Foundation, Concrete and Earthquake Engineering

Upper Mantle Heterogeneities of Japan

Some pieces of evidence suggesting the regional difference in seismic wave velocity and attenuation in the upper mantle beneath Japan were obtained in the 1930s (e.g., regional distribution of travel-time residuals; the absence of sScS phases near the epicenter of deep earthquakes). As early as 1918, K. Hasegawa reported that some earthquakes occurring on the Japan Sea side were felt only on the Pacific Ocean side. This strange phenomenon (abnormal distribution of seismic intensities) was studied in detail by T.

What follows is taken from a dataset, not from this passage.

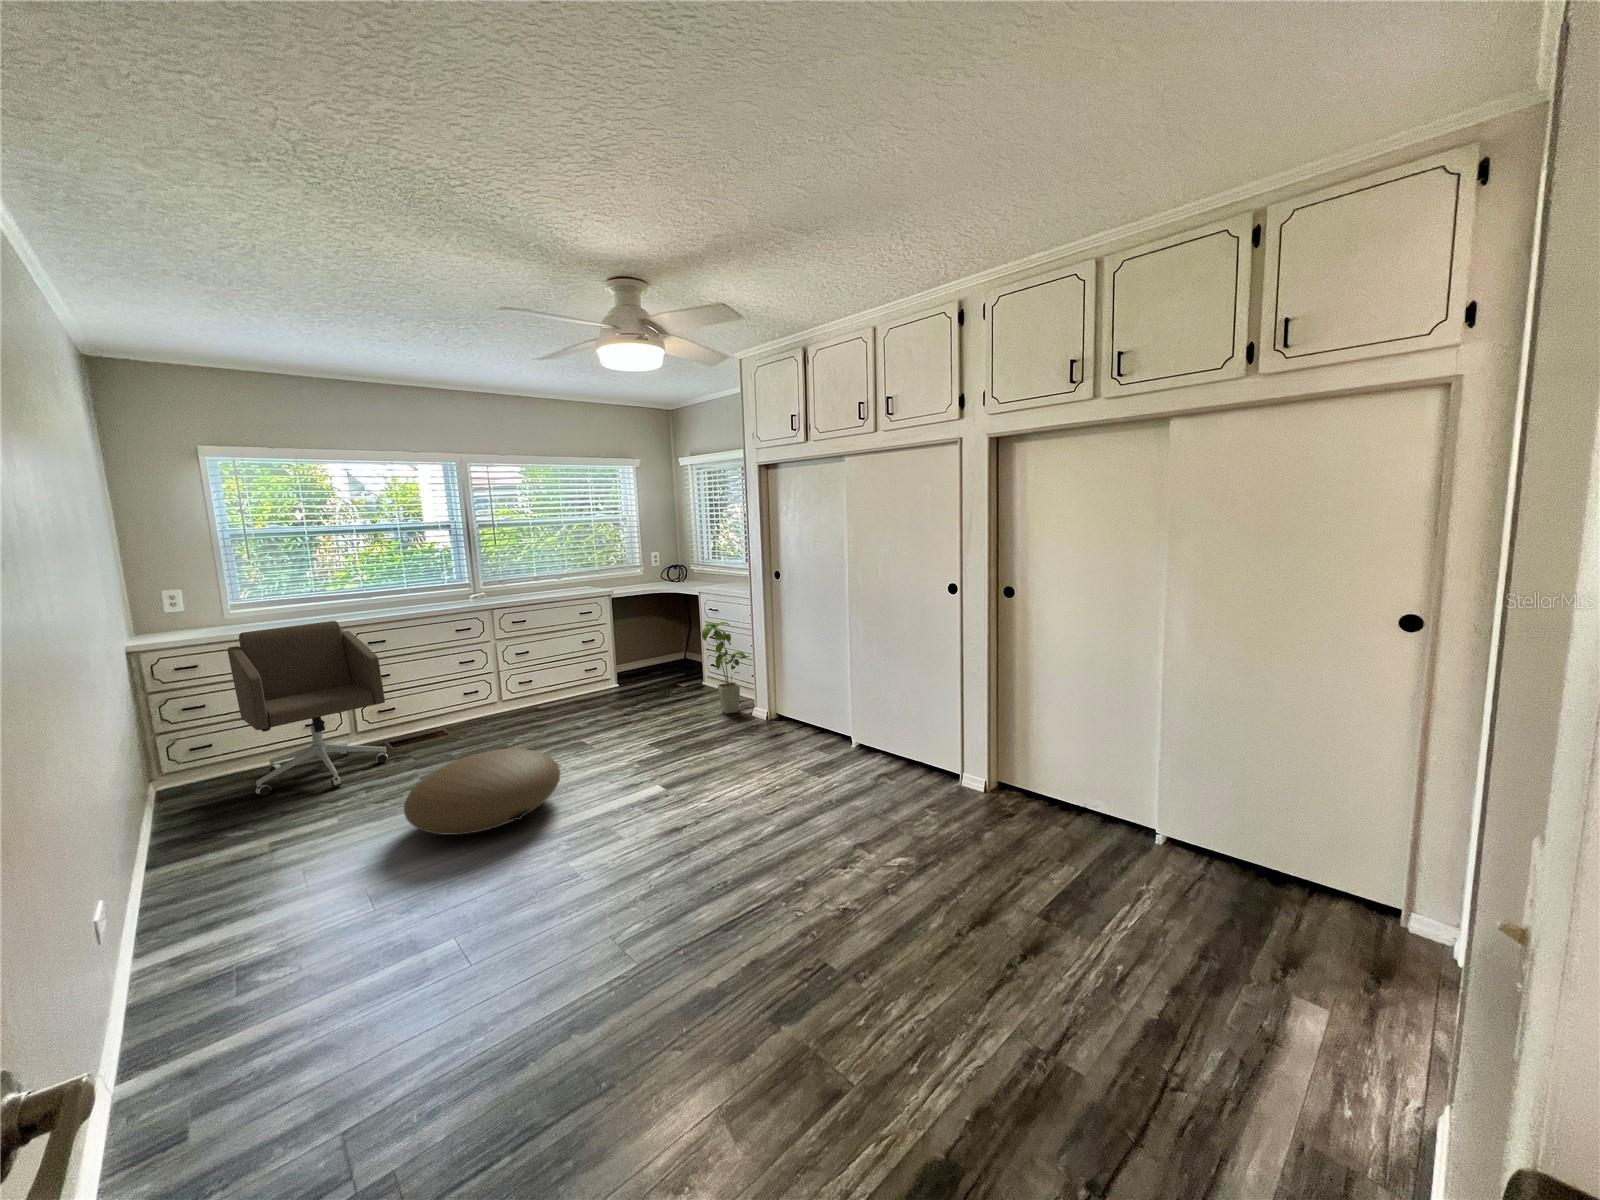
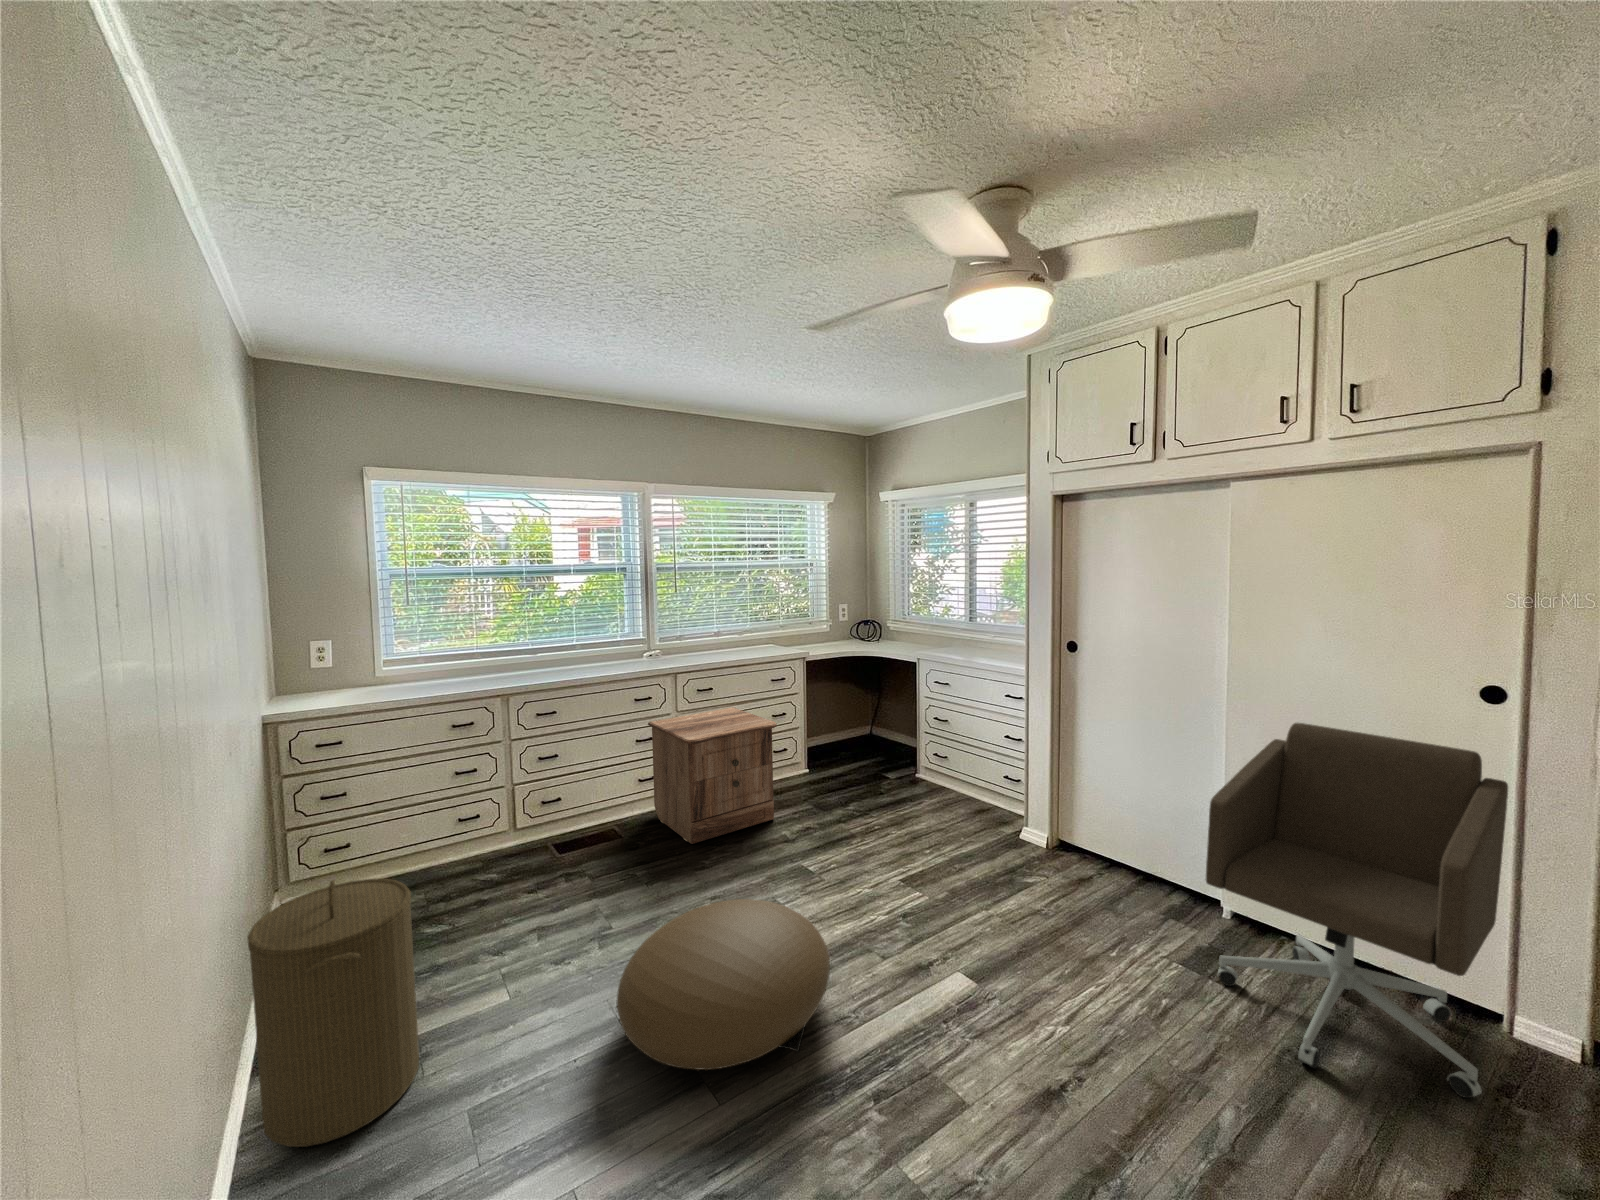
office chair: present [228,621,388,796] -> present [1206,723,1508,1098]
house plant: present [702,622,750,714] -> none [955,705,1021,831]
nightstand: none [468,635,574,735] -> present [648,707,777,844]
laundry hamper: none [132,734,267,893] -> present [247,879,419,1147]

Ishikawa and others between 1926 and 1933. Katsumata (1960) remarked that the seismic waves passing through the seismogenic parts of the earth travel faster with less attenuation than the waves traveling through the aseismic parts.
Japanese Arc and the backarc Sea of Japan
Japanese Arc and the backarc Sea of Japan
In 1966, Utsu systematically studied the seismic intensity distributions for deep and shallow earthquakes around Japan and concluded that the Q contrast between deep seismic zone and the aseismic upper mantle beneath Japan reaches 10 times or more. He also obtained a 5% difference in velocities of both P and S waves. For more details on the heterogeneous structure of the island arcs of Japan, see a review paper by Utsu (1971).